Published On Dec 8, 2023
Critical Issues Confronting China series
China’s Long March: From Politics to Economics and from Economics to Politics
Yasheng Huang, Epoch Foundation Professor of Global Economics and Management at MIT Sloan School of Management
with
Yuhua Wang, Professor of Government, Harvard University
November 29, 2023
In a recent Critical Issues Confronting China talk, Yasheng Huang, Professor of Global Economics and Management at MIT Sloan School of Management, and discussant Yuhua Wang, Professor of Government at Harvard University, explored the roots of China’s present-day return to heightened political controls.
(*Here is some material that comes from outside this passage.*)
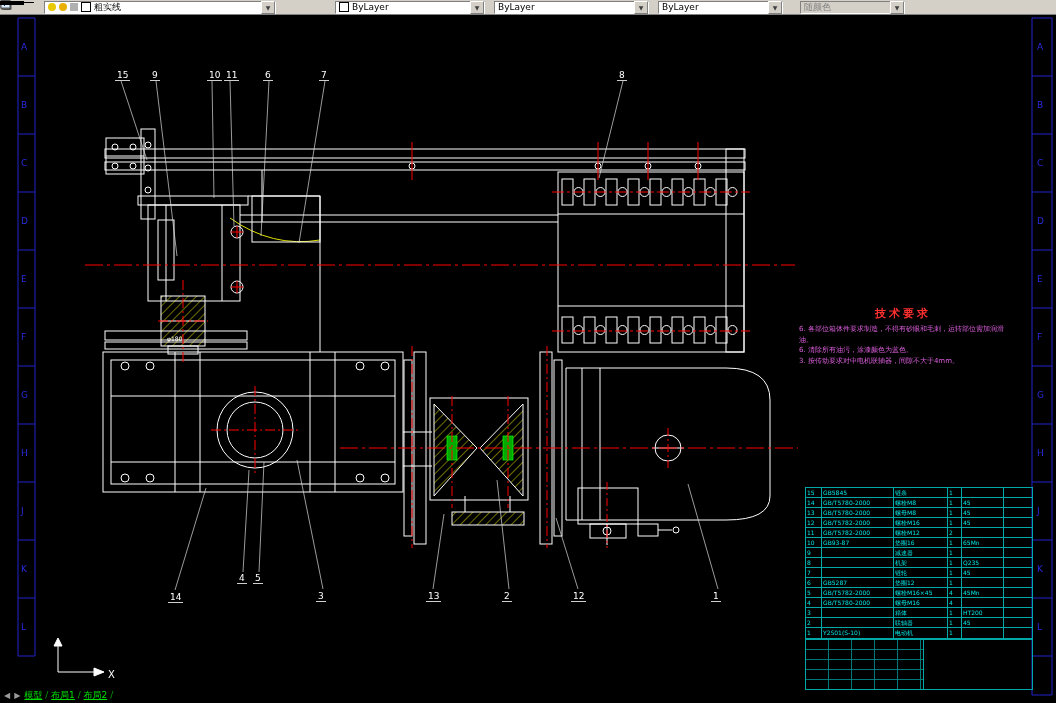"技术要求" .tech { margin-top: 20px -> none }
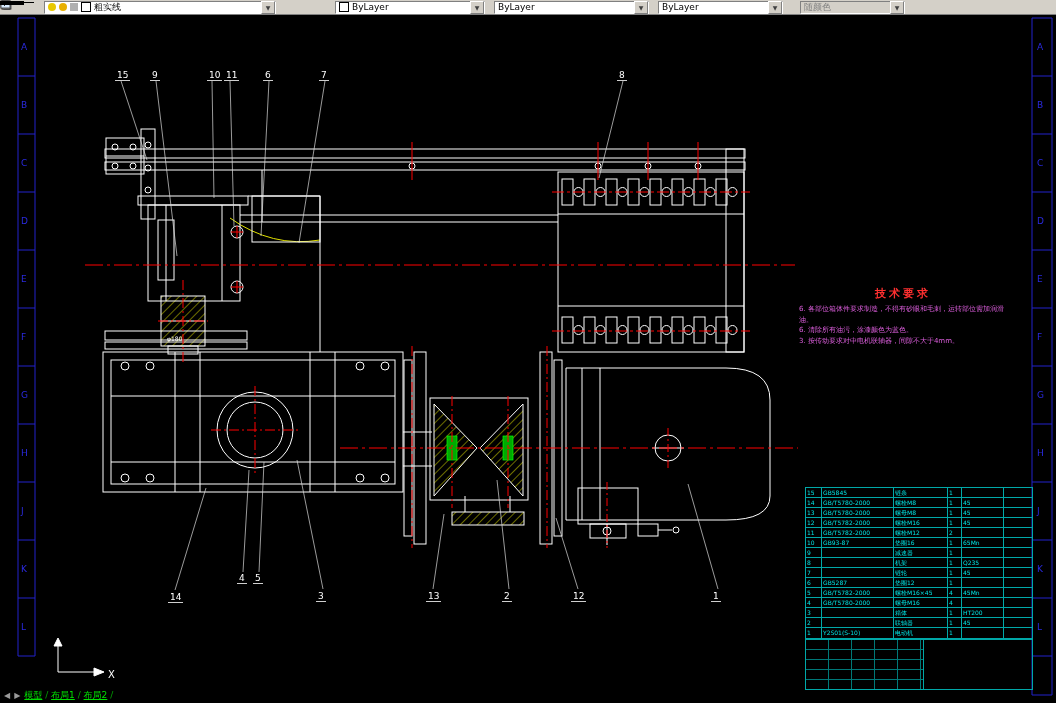"模型" .tabs .tab { text-decoration: underline -> none }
Professor Huang, author of The Rise and Fall of the EAST, How Exams, Autocracy, Stability, and Technology Brought China Success, and Why They Might Lead to its Decline, argued that the crackdown on the democracy movement of 1989 sowed the seeds that eventually led to today’s rise in autocracy and the ultimate reversal of economic reforms. “Tiananmen was the turning point,” he said, while arguing that, in the early 1980s, divisions among state agencies and Politburo members formed a check-and-balance mechanism of sorts. Following the crackdown, the drive toward capitalist-style reforms paired with a ban on political reform led to unprecedented growth—but also rampant corruption and crony capitalism. Inevitably, Huang argued, Communist Party leaders, fearing the collapse of the Party itself, turned to recentralization and a reinstatement of strong political control. The end result: Reframing economist Adam Posen’s argument that China has "Economic Long Covid,” Huang asserted that China has "Political Long Covid," under which confidence wanes in three critical components of the economy: business, government, and households.